Exercise instructions: With the pictures excluded, reproduce all of the data exactly.

[Dataset entries]
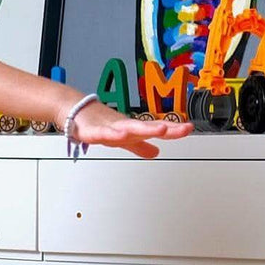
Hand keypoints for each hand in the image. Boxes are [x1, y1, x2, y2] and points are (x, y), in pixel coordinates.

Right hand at [66, 101, 191, 159]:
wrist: (76, 112)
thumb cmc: (100, 123)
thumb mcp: (124, 139)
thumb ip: (140, 146)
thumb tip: (156, 152)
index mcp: (133, 129)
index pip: (156, 129)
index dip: (173, 129)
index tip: (188, 128)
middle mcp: (125, 126)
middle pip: (148, 127)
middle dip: (165, 128)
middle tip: (182, 129)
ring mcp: (110, 128)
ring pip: (130, 129)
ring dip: (145, 129)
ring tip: (160, 129)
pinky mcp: (93, 132)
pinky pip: (103, 134)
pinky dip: (112, 134)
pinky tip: (121, 134)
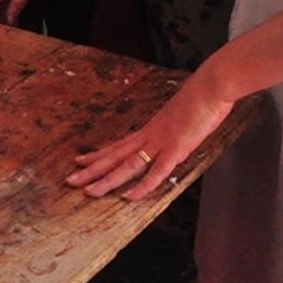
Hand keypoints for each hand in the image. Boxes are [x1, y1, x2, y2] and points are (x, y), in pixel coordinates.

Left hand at [66, 67, 234, 200]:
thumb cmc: (203, 99)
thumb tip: (176, 138)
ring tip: (89, 191)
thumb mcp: (183, 118)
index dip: (99, 155)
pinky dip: (142, 186)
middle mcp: (150, 135)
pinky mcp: (176, 149)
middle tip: (70, 180)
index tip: (80, 160)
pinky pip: (156, 172)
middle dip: (92, 170)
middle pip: (116, 156)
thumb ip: (176, 130)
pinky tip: (128, 197)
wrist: (212, 86)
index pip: (119, 145)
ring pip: (128, 166)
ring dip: (108, 180)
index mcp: (151, 129)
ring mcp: (161, 142)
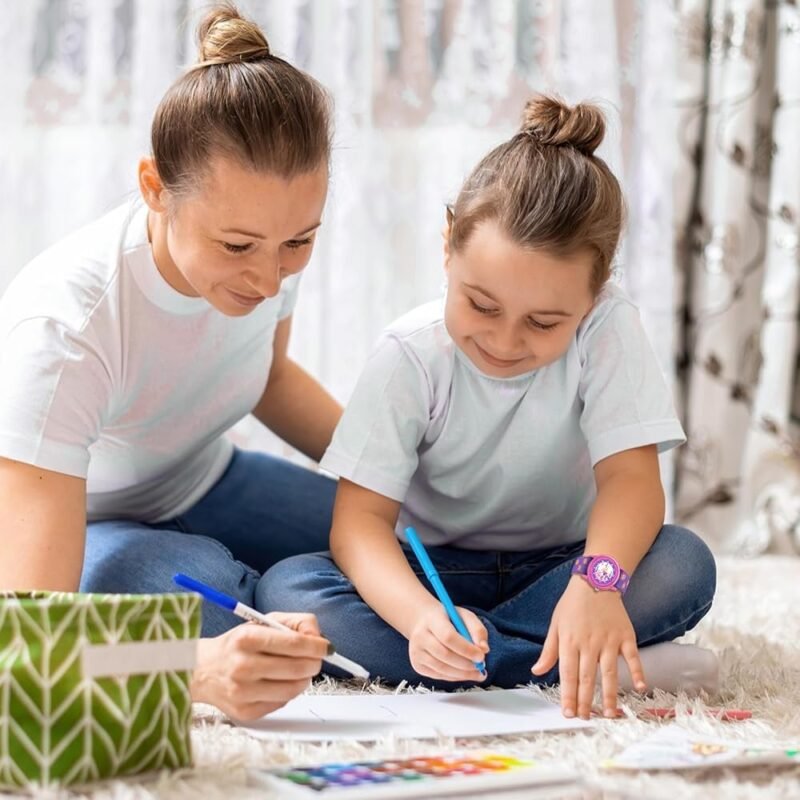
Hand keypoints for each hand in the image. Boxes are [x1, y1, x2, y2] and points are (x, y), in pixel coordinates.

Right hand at [190, 612, 329, 720]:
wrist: (202, 670)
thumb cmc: (238, 644)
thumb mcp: (263, 622)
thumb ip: (295, 623)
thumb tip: (319, 639)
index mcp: (247, 638)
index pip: (294, 644)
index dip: (317, 646)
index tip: (326, 647)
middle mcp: (243, 666)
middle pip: (297, 668)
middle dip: (314, 663)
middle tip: (315, 659)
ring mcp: (243, 692)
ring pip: (293, 689)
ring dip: (304, 679)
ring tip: (299, 671)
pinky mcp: (245, 712)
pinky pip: (282, 703)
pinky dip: (288, 692)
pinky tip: (279, 683)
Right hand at [408, 604, 488, 681]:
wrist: (424, 622)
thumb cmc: (447, 619)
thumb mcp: (465, 616)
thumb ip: (477, 630)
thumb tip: (484, 649)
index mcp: (432, 619)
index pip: (448, 637)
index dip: (466, 649)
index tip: (481, 656)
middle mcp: (420, 636)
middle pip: (444, 655)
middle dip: (466, 664)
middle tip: (481, 666)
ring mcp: (416, 652)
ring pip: (441, 669)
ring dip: (463, 674)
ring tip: (477, 672)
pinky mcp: (417, 665)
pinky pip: (438, 675)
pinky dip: (455, 677)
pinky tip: (465, 674)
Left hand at [531, 577, 645, 719]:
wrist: (596, 582)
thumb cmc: (572, 605)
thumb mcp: (555, 624)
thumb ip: (549, 650)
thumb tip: (536, 671)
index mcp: (570, 641)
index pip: (567, 674)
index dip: (567, 695)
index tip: (567, 713)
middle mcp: (589, 643)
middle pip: (587, 677)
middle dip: (585, 701)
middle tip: (585, 719)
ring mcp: (609, 640)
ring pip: (609, 673)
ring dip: (609, 695)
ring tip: (609, 714)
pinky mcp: (626, 636)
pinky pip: (632, 657)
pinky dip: (638, 672)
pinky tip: (640, 688)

Answer section:
Hand keypoints for each hand in the image. Boxes are [x1, y1, x2, y2] and points are (x, y), in pixel coordinates.

Right hand at [66, 101, 191, 159]:
wrist: (76, 112)
thumb cmc: (100, 123)
thumb mcp: (124, 139)
thumb ip: (140, 146)
thumb tip: (156, 152)
index mcp: (133, 129)
index pip: (156, 129)
index dip: (173, 129)
index tip: (188, 128)
middle mcp: (125, 126)
middle pip: (148, 127)
middle dip: (165, 128)
middle tip: (182, 129)
ring mcp: (110, 128)
ring pip: (130, 129)
ring dip: (145, 129)
ring tip: (160, 129)
pinky mcp: (93, 132)
pinky pip: (103, 134)
pinky dip: (112, 134)
pinky tip: (121, 134)
Hand keypoints for each hand in the image. Boxes are [x1, y1, x2, y2] and points are (x, y), in pixel coordinates.

Left hand at [66, 67, 234, 200]:
thumb cmc: (203, 99)
thumb tip: (176, 138)
ring tip: (89, 191)
thumb mcp: (183, 118)
index dip: (99, 155)
pinky dip: (142, 186)
middle mcp: (150, 135)
pinky mcp: (176, 149)
middle tip: (70, 180)
index tip: (80, 160)
pinky pip: (156, 172)
middle dip: (92, 170)
middle pip: (116, 156)
thumb ip: (176, 130)
pinky tip: (128, 197)
wrist: (212, 86)
index pip: (119, 145)
ring pip: (128, 166)
ring dip: (108, 180)
index mcp: (151, 129)
ring mcp: (161, 142)
Hand keypoints for each hand in the image. Boxes are [x1, y1, x2, y2] and points are (x, y), in pixel coordinates.

Right hand at [190, 612, 329, 720]:
wrist: (202, 670)
thumb cmc: (238, 644)
thumb mcp: (263, 622)
thumb ip: (295, 623)
thumb tip: (319, 639)
index mcp: (247, 638)
index pip: (294, 644)
index dip: (317, 646)
index tip: (326, 647)
middle mcp: (243, 666)
middle pip: (297, 668)
middle dip: (314, 663)
middle tip: (315, 659)
ring mcp: (243, 692)
ring pip: (293, 689)
ring dip: (304, 679)
ring tip: (299, 671)
pinky mcp: (245, 712)
pinky pip: (282, 703)
pinky dip: (288, 692)
pinky tip: (279, 683)
Right hand at [408, 604, 488, 681]:
wrist: (424, 622)
thumb cmc: (447, 619)
thumb mcp: (465, 616)
thumb ip: (477, 630)
thumb tip: (484, 649)
index mcp: (432, 619)
index pip: (448, 637)
index dip: (466, 649)
index tip: (481, 656)
middle mcp: (420, 636)
middle pip: (444, 655)
middle dip: (466, 664)
middle tip: (481, 666)
ring mcp: (416, 652)
ring pip: (441, 669)
ring dip: (463, 674)
ring tip: (477, 672)
pinky mcp: (417, 665)
pinky pip: (438, 675)
pinky dip: (455, 677)
pinky tip: (465, 674)
Left hand at [531, 577, 645, 719]:
wrist: (596, 582)
thumb cmc: (572, 605)
thumb mcp: (555, 624)
thumb ip: (549, 650)
thumb tip: (536, 671)
index mcp: (570, 641)
index pip: (567, 674)
index dip: (567, 695)
index tip: (567, 713)
middle mcp: (589, 643)
middle pip: (587, 677)
middle dip: (585, 701)
middle tip: (585, 719)
ring mcp: (609, 640)
ring pip: (609, 673)
ring dip: (609, 695)
ring tip: (609, 714)
pinky mcp: (626, 636)
pinky pip: (632, 657)
pinky dip: (638, 672)
pinky tip: (640, 688)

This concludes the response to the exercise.